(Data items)

# # # # # # #

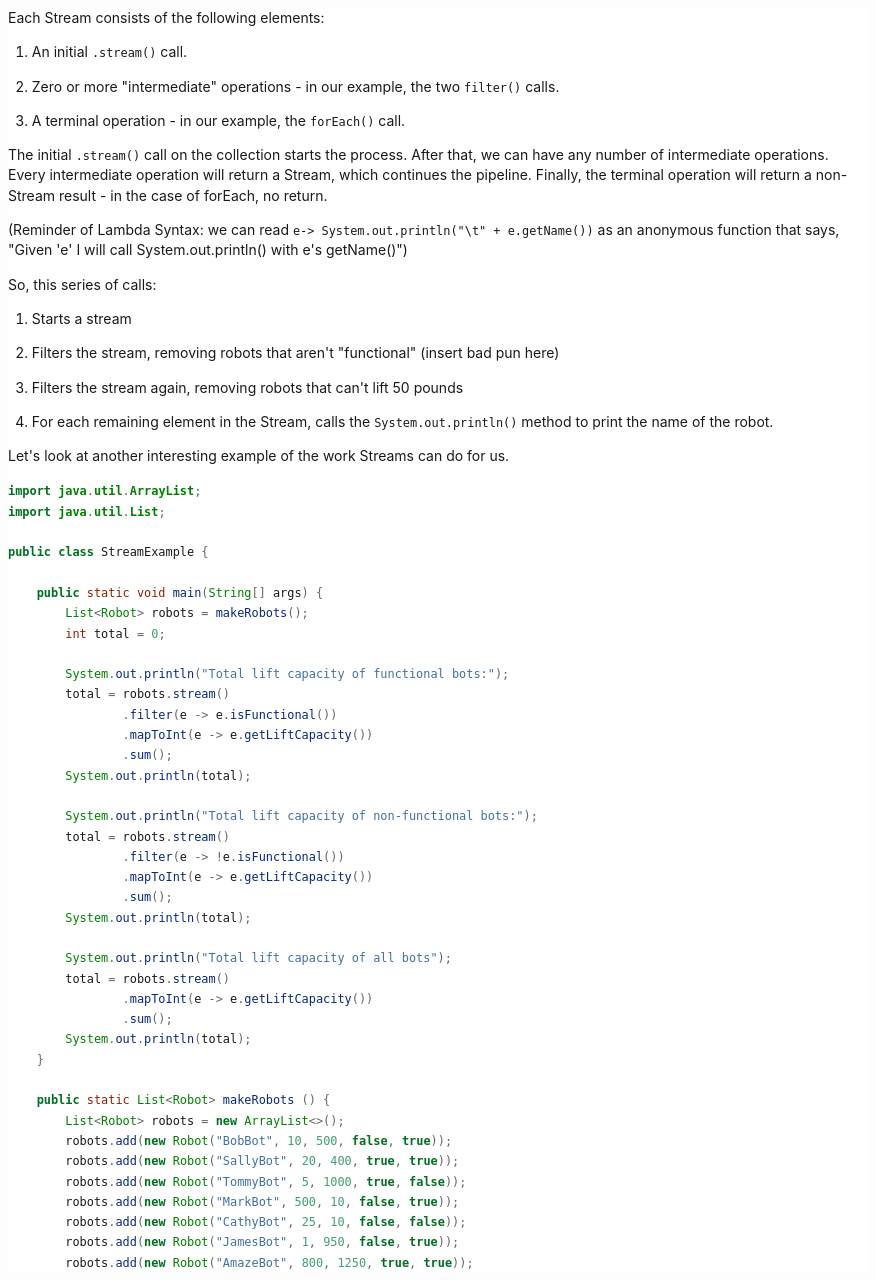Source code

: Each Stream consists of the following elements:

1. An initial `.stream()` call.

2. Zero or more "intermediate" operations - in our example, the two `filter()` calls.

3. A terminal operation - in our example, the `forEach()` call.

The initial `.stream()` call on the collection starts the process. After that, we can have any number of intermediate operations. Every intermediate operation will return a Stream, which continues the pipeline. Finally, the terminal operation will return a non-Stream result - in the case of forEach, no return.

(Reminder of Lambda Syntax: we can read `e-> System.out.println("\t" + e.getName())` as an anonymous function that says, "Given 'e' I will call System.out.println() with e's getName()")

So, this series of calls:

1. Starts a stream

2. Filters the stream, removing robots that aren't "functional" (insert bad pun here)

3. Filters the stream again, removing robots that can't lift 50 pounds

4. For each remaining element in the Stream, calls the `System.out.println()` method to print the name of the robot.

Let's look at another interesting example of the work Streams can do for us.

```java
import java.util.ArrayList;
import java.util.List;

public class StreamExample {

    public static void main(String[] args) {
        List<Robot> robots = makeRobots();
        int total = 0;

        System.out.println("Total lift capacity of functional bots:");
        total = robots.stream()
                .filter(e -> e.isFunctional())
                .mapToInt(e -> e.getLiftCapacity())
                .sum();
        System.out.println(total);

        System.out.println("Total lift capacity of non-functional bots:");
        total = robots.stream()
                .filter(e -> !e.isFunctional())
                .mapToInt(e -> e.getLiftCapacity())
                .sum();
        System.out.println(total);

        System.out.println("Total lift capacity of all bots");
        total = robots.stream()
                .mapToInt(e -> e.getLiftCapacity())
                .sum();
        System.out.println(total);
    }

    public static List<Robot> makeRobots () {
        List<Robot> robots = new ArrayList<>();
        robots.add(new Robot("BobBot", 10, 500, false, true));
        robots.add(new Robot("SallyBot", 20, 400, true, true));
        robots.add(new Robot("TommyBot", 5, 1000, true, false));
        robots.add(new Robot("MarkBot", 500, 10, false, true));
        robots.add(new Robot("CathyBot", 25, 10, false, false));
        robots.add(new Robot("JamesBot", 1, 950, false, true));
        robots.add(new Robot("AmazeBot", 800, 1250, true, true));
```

# # # # # # #

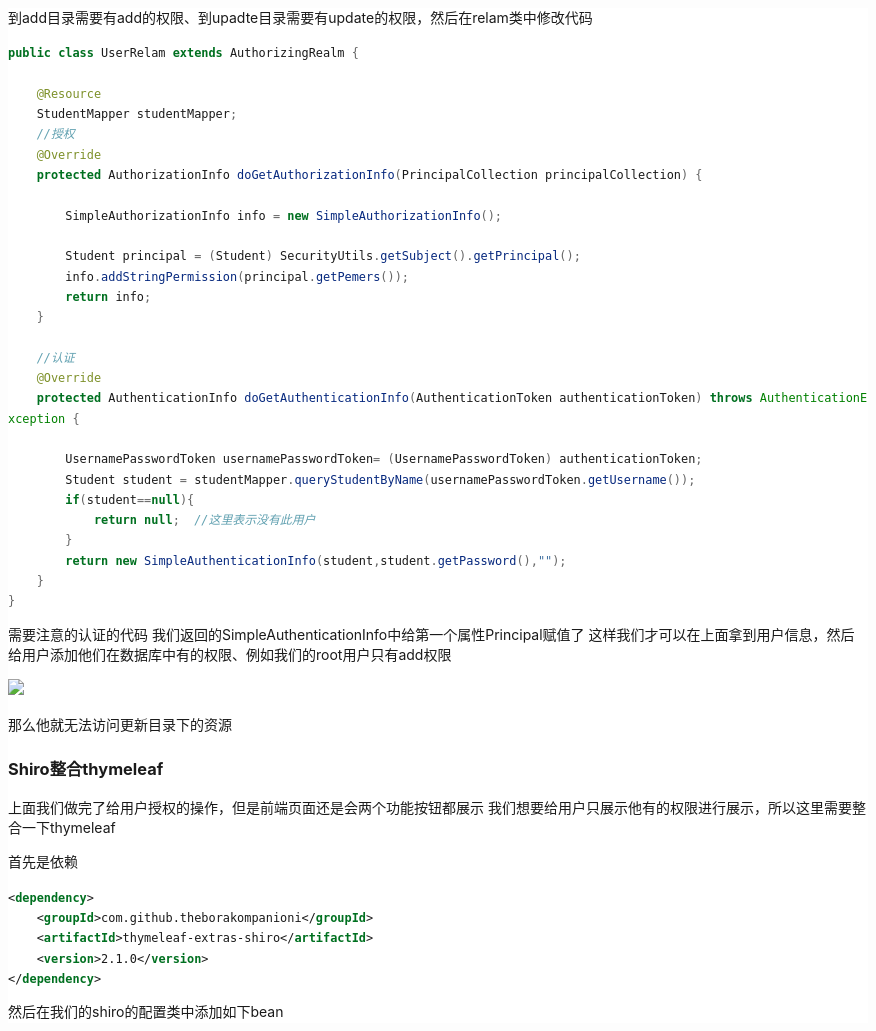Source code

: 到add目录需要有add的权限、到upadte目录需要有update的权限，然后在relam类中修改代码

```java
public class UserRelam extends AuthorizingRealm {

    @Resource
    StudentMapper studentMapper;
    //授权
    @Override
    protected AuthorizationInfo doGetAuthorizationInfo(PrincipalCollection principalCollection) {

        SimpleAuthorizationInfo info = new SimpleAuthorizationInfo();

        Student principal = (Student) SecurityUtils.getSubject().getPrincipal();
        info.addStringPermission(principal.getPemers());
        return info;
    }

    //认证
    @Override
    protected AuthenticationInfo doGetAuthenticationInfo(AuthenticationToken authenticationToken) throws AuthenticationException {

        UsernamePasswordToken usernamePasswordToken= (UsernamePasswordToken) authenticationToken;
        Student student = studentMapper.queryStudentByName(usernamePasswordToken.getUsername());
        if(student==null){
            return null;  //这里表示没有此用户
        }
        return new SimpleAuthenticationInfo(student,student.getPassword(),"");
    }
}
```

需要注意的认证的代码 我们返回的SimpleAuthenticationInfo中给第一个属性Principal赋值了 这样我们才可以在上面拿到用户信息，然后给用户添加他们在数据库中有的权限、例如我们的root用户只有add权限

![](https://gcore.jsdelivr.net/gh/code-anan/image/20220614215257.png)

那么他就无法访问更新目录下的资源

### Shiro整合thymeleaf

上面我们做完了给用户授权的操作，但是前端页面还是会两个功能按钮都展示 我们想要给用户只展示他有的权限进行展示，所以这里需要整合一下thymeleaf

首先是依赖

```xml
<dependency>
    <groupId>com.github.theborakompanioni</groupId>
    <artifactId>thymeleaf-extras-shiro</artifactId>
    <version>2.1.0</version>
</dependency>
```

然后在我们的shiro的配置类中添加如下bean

# # # # # # #

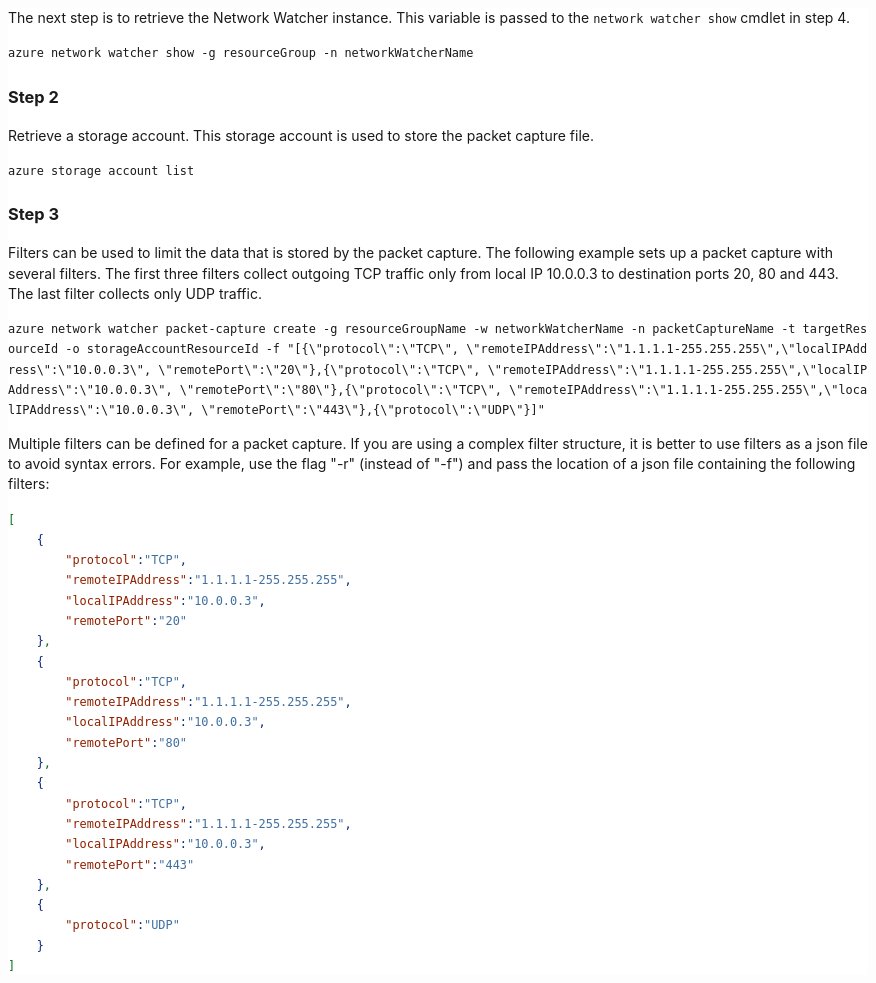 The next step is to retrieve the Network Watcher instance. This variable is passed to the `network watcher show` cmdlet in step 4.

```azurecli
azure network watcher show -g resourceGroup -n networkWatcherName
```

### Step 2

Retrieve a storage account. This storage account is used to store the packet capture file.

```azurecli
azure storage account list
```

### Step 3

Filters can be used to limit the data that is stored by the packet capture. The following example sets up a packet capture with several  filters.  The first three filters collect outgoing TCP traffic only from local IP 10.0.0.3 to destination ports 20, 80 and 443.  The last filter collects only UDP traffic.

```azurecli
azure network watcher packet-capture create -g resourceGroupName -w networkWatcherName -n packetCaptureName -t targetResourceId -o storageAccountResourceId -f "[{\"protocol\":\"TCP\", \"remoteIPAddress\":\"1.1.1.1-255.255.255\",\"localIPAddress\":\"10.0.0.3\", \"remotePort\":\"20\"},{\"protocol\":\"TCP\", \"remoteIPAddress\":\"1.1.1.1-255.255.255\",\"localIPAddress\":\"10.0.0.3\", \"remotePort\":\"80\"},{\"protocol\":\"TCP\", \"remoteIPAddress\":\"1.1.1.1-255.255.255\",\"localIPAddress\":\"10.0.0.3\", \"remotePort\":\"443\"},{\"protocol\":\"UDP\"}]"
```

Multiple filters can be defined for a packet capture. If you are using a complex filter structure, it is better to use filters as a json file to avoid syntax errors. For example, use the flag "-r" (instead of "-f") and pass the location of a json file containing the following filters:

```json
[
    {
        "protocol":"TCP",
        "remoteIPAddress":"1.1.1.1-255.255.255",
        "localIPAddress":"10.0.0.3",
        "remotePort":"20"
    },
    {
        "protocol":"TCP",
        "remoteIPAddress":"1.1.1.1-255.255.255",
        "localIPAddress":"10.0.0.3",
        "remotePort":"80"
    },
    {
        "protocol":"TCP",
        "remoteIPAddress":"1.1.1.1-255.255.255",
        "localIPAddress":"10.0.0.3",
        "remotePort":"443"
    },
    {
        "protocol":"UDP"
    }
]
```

# # # # # # #

Tell how many lines of the data above hold the string "that". The number alone is the answer.

5